JP
I don’t know if it made me a worse or a better person that I considered staying with Olivia and keeping her in the dark about my original intentions.
She’d grown on me over the few short weeks, with her funny little chats and her self-deprecating ways, even though she was really intelligent and very pretty when she let herself be.
I knew I couldn’t, though. And as awful as it would be to break it off, it was better than the alternative – to maintain a relationship that had started on a lie.
More importantly, I had to deal with the fallout from my sister’s death. I just didn’t have room for anything else.
‘But why?’ she asked, her whole face miserable when I told her, tears glistening in her eyes. ‘I thought we were getting serious?’
‘So did I,’ I said, staring out at the sea. I couldn’t even look at her, coward that I was. I’d met her at the Bull Wall pier, somewhere nice and public from where I could make a quick exit. ‘I’m sorry, Olivia. It’s not you. It just isn’t a good time for me now. I’m getting over somebody else. That’s where my head is at.’
‘But if you’re enjoying your time with me, what does it matter?’ she asked. ‘I can handle you being on the rebound if you’re actually happy with me, John.’

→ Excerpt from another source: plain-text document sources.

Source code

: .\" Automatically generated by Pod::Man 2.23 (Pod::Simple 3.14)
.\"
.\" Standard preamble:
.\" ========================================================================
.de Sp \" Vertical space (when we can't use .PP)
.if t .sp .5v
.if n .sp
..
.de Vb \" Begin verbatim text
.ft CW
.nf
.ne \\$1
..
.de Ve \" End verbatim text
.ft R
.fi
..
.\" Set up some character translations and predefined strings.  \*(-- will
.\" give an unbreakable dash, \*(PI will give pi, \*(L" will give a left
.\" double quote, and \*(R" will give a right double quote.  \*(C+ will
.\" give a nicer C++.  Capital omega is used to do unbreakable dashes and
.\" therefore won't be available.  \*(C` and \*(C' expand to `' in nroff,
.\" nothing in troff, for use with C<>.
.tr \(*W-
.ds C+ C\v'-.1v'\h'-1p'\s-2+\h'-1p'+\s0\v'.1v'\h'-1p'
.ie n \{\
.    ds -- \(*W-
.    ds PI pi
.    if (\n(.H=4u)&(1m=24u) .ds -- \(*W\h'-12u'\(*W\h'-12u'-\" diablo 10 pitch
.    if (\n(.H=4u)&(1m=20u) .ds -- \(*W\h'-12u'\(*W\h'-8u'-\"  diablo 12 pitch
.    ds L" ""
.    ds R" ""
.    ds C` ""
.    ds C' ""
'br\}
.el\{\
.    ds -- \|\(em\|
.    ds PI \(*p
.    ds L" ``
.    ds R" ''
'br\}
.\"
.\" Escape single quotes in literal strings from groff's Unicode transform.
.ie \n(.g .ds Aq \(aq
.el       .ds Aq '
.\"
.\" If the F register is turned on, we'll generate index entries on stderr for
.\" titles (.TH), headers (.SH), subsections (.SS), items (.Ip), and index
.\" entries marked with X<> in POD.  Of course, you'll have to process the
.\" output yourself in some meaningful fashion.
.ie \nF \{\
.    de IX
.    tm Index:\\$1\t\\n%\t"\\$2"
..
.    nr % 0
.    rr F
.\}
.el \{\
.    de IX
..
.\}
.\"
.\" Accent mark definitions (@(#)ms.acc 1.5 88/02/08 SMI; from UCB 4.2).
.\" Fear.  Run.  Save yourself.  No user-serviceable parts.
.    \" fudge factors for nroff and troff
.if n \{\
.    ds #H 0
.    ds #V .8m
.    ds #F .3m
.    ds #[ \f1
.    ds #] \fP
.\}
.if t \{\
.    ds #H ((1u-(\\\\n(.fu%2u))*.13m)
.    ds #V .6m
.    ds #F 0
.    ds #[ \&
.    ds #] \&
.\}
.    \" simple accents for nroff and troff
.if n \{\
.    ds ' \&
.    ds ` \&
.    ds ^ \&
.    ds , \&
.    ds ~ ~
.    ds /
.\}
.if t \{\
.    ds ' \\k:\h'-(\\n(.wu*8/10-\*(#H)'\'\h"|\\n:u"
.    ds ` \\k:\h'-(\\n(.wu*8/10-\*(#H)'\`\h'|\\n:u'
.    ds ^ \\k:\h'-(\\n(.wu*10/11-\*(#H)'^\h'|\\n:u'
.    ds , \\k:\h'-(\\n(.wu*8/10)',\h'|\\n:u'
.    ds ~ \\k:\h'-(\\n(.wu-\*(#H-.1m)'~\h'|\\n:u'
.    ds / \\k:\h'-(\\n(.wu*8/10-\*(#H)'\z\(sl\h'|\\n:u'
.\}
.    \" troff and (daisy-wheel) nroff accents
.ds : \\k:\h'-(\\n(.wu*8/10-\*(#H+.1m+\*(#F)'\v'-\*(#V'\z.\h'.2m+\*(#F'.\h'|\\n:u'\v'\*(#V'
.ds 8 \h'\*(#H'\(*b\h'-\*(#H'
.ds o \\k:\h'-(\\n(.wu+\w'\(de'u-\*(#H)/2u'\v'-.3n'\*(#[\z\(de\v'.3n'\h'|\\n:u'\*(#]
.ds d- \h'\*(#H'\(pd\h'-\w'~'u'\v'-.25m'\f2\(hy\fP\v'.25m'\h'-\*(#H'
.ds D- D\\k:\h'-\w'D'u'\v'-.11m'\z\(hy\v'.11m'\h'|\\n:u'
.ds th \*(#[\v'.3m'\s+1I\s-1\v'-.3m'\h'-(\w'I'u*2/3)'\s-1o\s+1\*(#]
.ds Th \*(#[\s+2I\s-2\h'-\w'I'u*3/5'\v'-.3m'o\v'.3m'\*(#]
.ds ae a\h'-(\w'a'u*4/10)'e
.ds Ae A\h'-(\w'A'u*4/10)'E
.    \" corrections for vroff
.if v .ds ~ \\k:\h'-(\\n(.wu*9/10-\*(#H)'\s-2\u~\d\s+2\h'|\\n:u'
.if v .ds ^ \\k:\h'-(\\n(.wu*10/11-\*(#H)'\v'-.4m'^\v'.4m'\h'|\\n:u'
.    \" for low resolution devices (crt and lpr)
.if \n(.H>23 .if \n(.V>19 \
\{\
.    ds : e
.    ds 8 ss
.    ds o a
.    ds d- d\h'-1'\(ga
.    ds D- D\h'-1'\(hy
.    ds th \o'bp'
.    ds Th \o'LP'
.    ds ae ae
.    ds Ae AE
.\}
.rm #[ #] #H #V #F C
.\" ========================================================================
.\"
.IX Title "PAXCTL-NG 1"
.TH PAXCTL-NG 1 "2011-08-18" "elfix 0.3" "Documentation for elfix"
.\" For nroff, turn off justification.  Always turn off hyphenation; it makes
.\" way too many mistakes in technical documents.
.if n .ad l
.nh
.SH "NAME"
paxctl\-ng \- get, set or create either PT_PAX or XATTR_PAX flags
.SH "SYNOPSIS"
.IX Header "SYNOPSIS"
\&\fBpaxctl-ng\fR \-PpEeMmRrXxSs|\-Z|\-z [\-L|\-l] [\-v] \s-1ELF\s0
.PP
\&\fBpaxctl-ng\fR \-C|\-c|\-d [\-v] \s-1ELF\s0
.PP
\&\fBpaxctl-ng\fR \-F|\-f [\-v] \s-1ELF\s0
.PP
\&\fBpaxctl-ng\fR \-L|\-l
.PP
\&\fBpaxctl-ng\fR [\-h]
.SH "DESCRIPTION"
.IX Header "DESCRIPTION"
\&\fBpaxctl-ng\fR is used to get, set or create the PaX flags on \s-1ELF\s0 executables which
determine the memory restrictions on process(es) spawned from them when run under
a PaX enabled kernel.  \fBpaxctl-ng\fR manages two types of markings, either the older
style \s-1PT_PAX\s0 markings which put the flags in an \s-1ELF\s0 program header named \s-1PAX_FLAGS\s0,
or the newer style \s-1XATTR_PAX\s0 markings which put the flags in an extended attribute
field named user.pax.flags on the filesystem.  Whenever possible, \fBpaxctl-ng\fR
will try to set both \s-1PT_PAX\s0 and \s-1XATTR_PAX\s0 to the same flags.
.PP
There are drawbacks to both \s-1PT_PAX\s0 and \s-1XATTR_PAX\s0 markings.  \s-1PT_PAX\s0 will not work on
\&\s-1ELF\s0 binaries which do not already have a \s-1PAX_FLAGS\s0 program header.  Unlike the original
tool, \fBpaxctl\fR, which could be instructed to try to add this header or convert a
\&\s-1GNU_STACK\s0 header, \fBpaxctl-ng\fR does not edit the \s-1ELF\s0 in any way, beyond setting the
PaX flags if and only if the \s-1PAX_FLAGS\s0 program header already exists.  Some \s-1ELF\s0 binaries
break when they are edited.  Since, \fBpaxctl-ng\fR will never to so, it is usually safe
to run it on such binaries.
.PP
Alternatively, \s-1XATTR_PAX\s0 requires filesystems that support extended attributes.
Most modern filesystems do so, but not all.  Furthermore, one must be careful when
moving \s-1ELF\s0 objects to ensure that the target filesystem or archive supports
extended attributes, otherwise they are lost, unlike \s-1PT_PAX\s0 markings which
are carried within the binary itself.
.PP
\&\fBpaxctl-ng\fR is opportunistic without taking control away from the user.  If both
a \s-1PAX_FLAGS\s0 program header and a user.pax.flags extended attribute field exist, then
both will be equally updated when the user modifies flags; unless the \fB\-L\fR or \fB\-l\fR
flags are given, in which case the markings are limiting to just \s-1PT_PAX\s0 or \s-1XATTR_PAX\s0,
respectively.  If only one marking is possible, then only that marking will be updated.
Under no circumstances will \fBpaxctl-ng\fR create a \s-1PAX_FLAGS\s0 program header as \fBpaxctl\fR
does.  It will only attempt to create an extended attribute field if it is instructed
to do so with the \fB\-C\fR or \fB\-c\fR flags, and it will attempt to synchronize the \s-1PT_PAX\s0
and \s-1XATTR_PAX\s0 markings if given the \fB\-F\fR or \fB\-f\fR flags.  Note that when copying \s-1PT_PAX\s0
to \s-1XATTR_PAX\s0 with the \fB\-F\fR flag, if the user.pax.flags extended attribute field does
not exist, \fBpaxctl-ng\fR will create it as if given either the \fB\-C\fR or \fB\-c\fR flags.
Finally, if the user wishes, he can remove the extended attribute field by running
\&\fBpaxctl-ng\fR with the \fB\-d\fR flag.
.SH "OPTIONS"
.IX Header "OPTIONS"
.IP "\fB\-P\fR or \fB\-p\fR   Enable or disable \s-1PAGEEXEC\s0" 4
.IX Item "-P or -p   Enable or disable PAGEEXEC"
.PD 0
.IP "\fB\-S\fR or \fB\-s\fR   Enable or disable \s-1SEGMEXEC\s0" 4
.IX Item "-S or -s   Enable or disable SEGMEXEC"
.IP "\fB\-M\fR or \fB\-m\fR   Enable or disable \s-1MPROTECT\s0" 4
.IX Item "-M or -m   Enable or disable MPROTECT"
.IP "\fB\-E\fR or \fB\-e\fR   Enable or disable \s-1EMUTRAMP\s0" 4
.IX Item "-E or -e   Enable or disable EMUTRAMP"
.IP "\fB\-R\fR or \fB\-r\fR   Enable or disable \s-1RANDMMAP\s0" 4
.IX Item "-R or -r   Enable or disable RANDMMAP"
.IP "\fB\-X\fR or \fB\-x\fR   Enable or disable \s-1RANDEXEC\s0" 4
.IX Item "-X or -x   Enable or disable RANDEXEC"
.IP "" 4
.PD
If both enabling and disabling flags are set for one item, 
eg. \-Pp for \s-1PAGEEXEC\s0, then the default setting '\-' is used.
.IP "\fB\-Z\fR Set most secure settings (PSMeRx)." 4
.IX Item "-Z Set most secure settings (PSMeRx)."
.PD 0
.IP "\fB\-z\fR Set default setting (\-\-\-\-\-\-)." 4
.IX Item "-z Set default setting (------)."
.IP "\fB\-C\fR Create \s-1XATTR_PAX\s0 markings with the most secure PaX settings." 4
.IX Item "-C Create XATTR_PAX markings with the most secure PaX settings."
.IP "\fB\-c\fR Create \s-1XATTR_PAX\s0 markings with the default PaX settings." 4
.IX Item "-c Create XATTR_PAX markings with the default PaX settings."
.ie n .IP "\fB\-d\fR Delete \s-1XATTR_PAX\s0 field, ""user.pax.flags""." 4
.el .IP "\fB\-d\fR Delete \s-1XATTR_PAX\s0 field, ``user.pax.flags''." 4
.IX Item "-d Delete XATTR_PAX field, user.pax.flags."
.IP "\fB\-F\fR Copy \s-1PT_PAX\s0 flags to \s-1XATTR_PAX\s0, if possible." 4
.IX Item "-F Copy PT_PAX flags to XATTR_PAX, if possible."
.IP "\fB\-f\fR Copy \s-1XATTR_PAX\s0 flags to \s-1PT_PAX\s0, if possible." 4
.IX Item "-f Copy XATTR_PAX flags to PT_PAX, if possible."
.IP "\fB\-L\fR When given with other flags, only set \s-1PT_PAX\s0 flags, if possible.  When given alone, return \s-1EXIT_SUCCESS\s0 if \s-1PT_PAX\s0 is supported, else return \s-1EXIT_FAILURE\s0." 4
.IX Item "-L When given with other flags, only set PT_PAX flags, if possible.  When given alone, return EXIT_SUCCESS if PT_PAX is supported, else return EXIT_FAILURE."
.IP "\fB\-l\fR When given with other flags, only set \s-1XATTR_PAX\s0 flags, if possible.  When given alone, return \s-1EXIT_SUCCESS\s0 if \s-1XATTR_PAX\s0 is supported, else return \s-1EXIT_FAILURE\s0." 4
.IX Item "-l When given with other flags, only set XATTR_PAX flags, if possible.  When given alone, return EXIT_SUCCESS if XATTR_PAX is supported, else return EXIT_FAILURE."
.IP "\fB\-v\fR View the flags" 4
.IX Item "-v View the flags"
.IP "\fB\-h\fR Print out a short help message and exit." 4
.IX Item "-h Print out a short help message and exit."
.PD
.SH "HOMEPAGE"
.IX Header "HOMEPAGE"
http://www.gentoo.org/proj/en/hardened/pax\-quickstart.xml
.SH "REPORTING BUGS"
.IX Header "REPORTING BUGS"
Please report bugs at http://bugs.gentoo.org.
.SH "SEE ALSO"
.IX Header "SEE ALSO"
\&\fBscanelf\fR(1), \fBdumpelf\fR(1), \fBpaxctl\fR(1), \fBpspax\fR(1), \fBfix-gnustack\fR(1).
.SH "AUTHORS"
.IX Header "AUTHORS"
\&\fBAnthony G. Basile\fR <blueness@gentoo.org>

‘Don’t say things like that. You’re worth far more than to be somebody’s rebound, Olivia.’
She reached her hand out tentatively, felt my arm.
‘Please. Give us a go.’
I shook her off, burning with shame.
‘No. I’m sorry. I really am. I can’t do it.’
I walked away. She had the dignity, God love her, to let me go.
I was a complete and utter bastard. Had somebody treated Charlie the way I treated Olivia, I’d have battered him. I felt like crying at my own behaviour.
I checked her out in 2012, before everything kicked off, to see where she’d ended up. She had lost her job at the end of 2007, just like she’d predicted. Her Facebook page showed her in Australia, where she was shacked up with some fella. She made good for herself in the end.
I never stopped being grateful for her help. I was convinced, because of her information, that I had the reason McNamara had come to Charlie’s funeral.
He hadn’t been having an affair with my sister. He’d been driving his drunk wife home that night and had smashed his car into Charlie.
The Guards were running a Crimecall special that August, the ten-week anniversary of my sister’s death, to refresh people’s minds about the details of the case and to try to get more information.
I knew where I’d be when it was on. Standing outside Harry McNamara’s house, waiting to confront him when the show was over.
He’d be watching. How could he not, when the programme was directed at him? And when he opened the door to a knock that evening, I’d be there. Her brother, ready either to drive him to the cop shop or to kill him.
But first I wanted to get all my ducks in a row.
If he’d driven into Charlie, his car had to have been damaged in some way. That would be the confirmation I needed. Her blood would have been on his bonnet. He’d have brought it in somewhere, a place where they would deal with him with discretion, a dodgy garage.
And I knew all of them in Dublin and pretty much throughout Ireland.
I was going to track down his car and make sure that when I spoke to Harry, I’d enough evidence to hang him by the balls.